Once at Cornell Dermatology, I was subjected to an examination with a resident present and a nurse going in and out of the room, despite my requests to meet with a dermatologist in private. As I am at risk for melanoma and was overdue for a checkup, I deemed the visit to be medically necessary. Moreover, had I elected to go somewhere else (a specious argument frequently posited by anti-privacy ideologues), the other dermatology departments in Manhattan that take my insurance are run in a similar fashion. This is not a coincidence, as those who manage resident clinics are acutely aware of the fact that many of the under-insured who walk through their doors have few if any options.
I often think about this resident, and whether she was cognizant of the fact that she played a role in egregiously violating my privacy, as well as the oath that she took to do no harm. Did she fail to see the double standard – that she was participating in an assault on a patient’s privacy that she would vehemently object to – indeed be mortified by, herself? She has since completed her residency at Cornell, and is now ensconced at the dermatology department at The University of Pennsylvania. While these things may look nice on one’s resume, I can’t help but wonder how many hours she had to spend shadowing, and how much of this shadowing was done without the patients’ consent. I can only hope that now that she is an attending physician, she can use her influence to give patients a choice in regards to whether observers are present during their doctor’s visits, and that this will be done regardless of what type of insurance these patients may have. It is regrettable that for many ambitious young doctors privacy and consent matter little in the face of blind obedience, authoritarianism, and careerism.

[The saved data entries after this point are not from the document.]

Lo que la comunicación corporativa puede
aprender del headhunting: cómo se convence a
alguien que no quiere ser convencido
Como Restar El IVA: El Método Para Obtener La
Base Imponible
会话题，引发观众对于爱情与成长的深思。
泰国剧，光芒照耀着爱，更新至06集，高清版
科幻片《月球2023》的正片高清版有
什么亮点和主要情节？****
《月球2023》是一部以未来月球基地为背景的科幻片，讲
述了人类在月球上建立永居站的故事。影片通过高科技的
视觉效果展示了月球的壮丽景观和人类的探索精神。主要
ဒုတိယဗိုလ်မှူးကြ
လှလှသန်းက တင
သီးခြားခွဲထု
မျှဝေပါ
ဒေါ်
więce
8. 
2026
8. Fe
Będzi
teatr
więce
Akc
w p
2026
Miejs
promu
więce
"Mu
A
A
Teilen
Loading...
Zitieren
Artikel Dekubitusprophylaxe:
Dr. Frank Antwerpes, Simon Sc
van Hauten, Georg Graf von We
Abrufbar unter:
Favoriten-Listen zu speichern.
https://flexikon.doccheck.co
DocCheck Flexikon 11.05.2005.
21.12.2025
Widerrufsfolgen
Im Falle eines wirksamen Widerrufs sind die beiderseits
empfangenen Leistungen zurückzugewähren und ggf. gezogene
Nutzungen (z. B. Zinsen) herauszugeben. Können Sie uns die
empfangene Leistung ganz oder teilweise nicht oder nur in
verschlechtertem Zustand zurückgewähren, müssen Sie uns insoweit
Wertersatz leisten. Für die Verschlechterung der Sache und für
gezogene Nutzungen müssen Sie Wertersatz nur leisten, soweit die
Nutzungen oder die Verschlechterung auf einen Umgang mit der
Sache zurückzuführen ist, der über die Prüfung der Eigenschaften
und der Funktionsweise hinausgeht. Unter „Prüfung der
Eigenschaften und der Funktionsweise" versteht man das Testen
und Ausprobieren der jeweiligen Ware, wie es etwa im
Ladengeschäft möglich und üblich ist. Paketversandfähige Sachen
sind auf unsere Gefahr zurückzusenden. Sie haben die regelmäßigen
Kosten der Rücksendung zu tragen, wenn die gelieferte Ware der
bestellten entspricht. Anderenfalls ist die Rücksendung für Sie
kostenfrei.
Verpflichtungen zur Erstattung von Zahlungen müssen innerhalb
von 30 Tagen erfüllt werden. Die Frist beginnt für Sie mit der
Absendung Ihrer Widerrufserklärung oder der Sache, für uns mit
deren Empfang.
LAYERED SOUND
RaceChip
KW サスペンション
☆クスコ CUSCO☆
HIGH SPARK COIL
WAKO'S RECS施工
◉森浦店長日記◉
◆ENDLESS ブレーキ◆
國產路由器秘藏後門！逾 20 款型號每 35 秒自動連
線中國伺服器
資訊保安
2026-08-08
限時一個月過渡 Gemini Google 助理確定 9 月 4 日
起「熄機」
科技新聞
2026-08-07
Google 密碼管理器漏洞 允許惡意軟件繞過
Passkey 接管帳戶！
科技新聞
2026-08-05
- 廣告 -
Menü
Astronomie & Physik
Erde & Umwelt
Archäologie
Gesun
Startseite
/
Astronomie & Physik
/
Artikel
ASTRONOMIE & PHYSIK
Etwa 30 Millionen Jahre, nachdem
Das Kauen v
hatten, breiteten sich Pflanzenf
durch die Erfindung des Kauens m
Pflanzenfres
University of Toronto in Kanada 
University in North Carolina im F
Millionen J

Doctors know much more today than they’ve ever known before. Yet ironically, they are trusted and respected less than was the case in the 50’s and 60’s. Losing their autonomy to the private insurance companies, as well as being forced to see an increasing number of patients each day, have undoubtedly played a role in the diminishing of the doctor’s prestige. However, a growing number of patients are acutely aware of how morally compromised many doctors have become, as unfettered capitalism and the profit motive have come to permeate and defile the very soul of our society. Indeed, many physicians that ardently defend nonconsensual physician shadowing, are the first to use their superior health insurance plans to avoid this very thing when it is time to see a doctor themselves.
It is deeply disturbing watching medical students and residents being instructed to obey unethical orders from an attending physician. Only with a single-payer system will we disenthrall ourselves from the barbarism of the two-tier system – a system which destroys the souls of doctors and patients alike.